A generic RMCP copied from a template is a red flag. It must map to your products, customers, geographies and channels — and you must be able to show the assessment behind it.

Beneficial ownership is now load-bearing

Establishing who ultimately owns and controls a customer was a core grey-list fix. Build it into onboarding, not as an afterthought.

Screen continuously, not at onboarding only

TFS lists change. A customer clean on day one can appear on a list on day 200. Re-screen the book, not just new applicants.

Report promptly, document the decision

For STRs, the standard is to report when suspicion arises. Keep the reasoning — a defensible decision not to report is also evidence you were watching.

After the grey list

“We’re off the list, ease off” is the wrong read

Exit was earned by sustained enforcement. The supervisors who built that capability still have it, and the 2026 mutual evaluation will test whether the results are durable — prosecutions, confiscations, penalties.

De-risking can cut both ways

During greylisting some correspondents de-risked SA exposure. Exit should ease that — but do not assume a counterparty’s policy has caught up. Confirm, do not presume.

Penalties are administrative and real

The FIC and sector supervisors can impose administrative sanctions for RMCP, reporting and screening failures. These do not require a criminal conviction.

What this means for you

Open above; the where-to-spend judgement is for members.

If you are onboarding as an accountable institution

Register on goAML before you transact, and write the RMCP before you scale, not after a supervisor asks. The expensive mistake is retrofitting beneficial-ownership capture and continuous sanctions screening onto a live book — it is far cheaper to build them into onboarding from the first customer.

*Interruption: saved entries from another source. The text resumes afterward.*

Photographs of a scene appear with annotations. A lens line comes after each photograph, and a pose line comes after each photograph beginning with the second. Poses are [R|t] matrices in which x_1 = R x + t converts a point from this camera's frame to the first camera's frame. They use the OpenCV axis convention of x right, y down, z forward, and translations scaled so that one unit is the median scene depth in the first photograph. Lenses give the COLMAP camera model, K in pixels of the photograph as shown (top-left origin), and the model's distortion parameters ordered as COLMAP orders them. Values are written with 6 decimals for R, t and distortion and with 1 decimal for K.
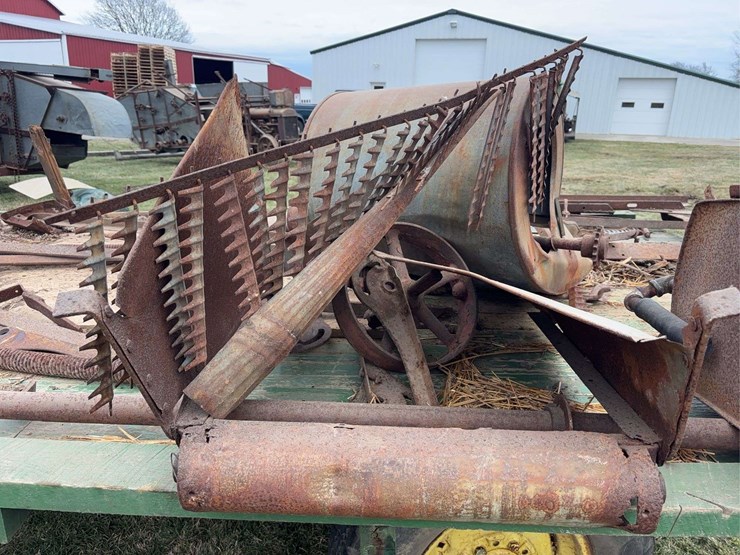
lens RADIAL K [[565.1, 0, 373.8], [0, 565.1, 278.0], [0, 0, 1]] dist [0.020021, -0.007564]
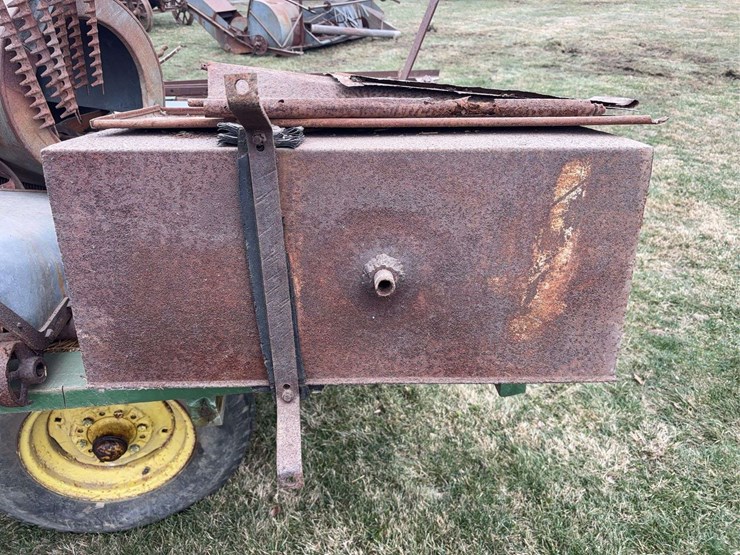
lens RADIAL K [[565.1, 0, 373.8], [0, 565.1, 278.0], [0, 0, 1]] dist [0.020021, -0.007564]
pose [[0.991994, -0.078998, 0.098524, 0.886344], [0.054028, 0.970662, 0.234301, -0.069102], [-0.114143, -0.227103, 0.967159, -0.185883]]
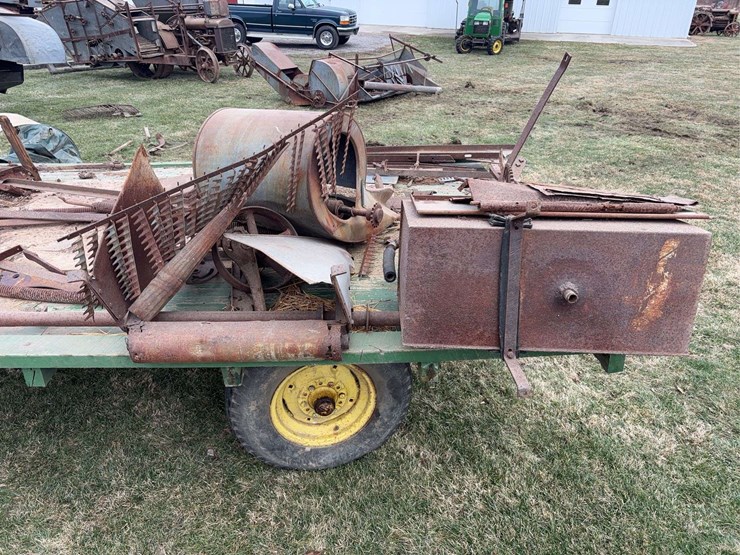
lens RADIAL K [[556.6, 0, 367.4], [0, 556.6, 277.9], [0, 0, 1]] dist [0.038998, -0.032321]
pose [[0.997493, -0.035529, 0.061208, 0.344363], [0.024657, 0.985136, 0.169998, -0.198695], [-0.066338, -0.168063, 0.983542, -0.874527]]
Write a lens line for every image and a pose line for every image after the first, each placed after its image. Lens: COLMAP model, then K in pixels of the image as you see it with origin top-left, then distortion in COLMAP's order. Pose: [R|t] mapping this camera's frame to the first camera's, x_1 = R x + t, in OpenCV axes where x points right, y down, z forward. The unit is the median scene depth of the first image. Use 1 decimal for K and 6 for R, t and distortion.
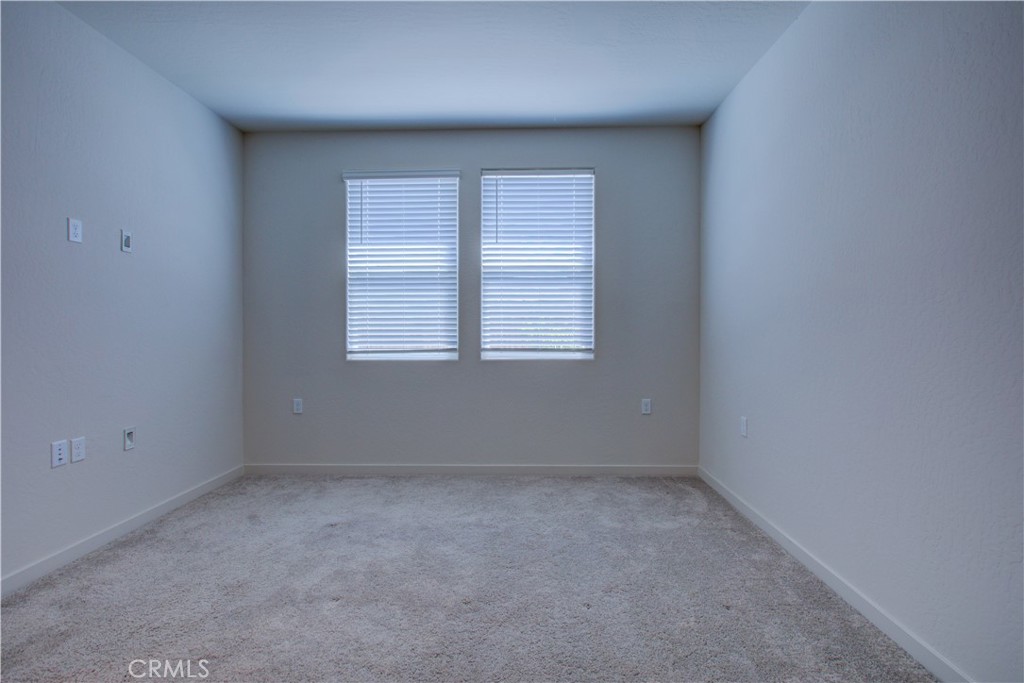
lens RADIAL K [[473.7, 0, 508.6], [0, 473.7, 336.5], [0, 0, 1]] dist [-0.002680, 0.000121]
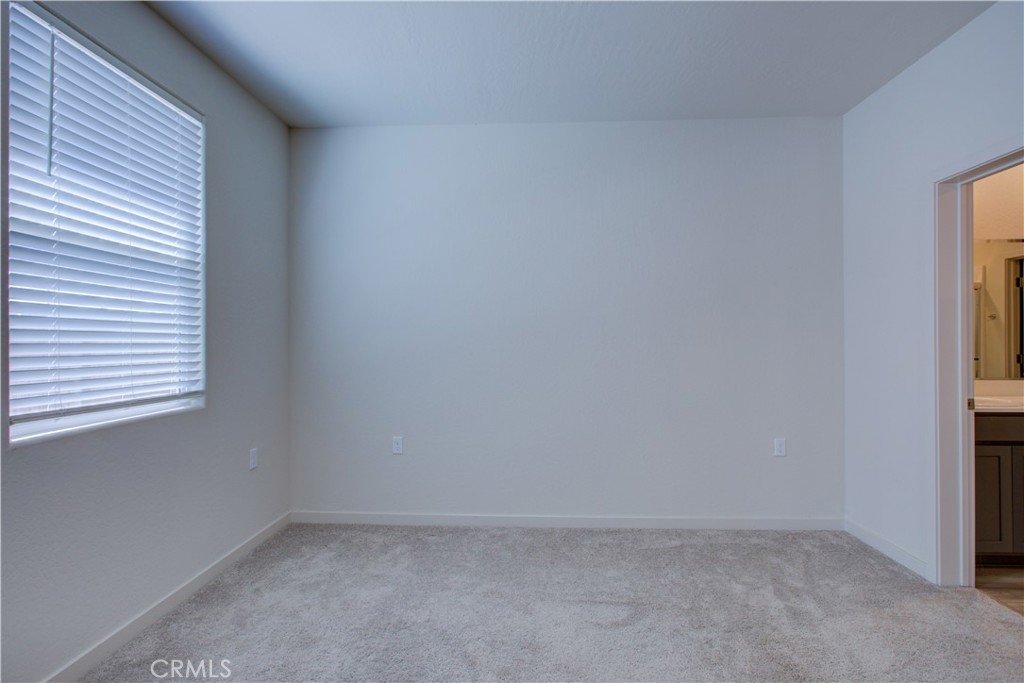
lens RADIAL K [[470.4, 0, 514.9], [0, 470.4, 341.4], [0, 0, 1]] dist [-0.008585, 0.000966]
pose [[0.026149, -0.001271, 0.999657, -0.457774], [0.003170, 0.999994, 0.001189, -0.040340], [-0.999653, 0.003138, 0.026153, 0.552081]]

If you are a bank or PSP weighing post-exit posture

The grey-list exit is a marketing fact, not a compliance one. Hold your controls. The institutions that loosened during past delistings elsewhere are the ones that re-list. Your edge now is being demonstrably clean to correspondents who are re-rating SA risk upward.

Cost of getting it wrong

A weak RMCP plus a missed STR is the combination that draws administrative penalties and, in a 2026-evaluation year, supervisory attention you do not want to attract.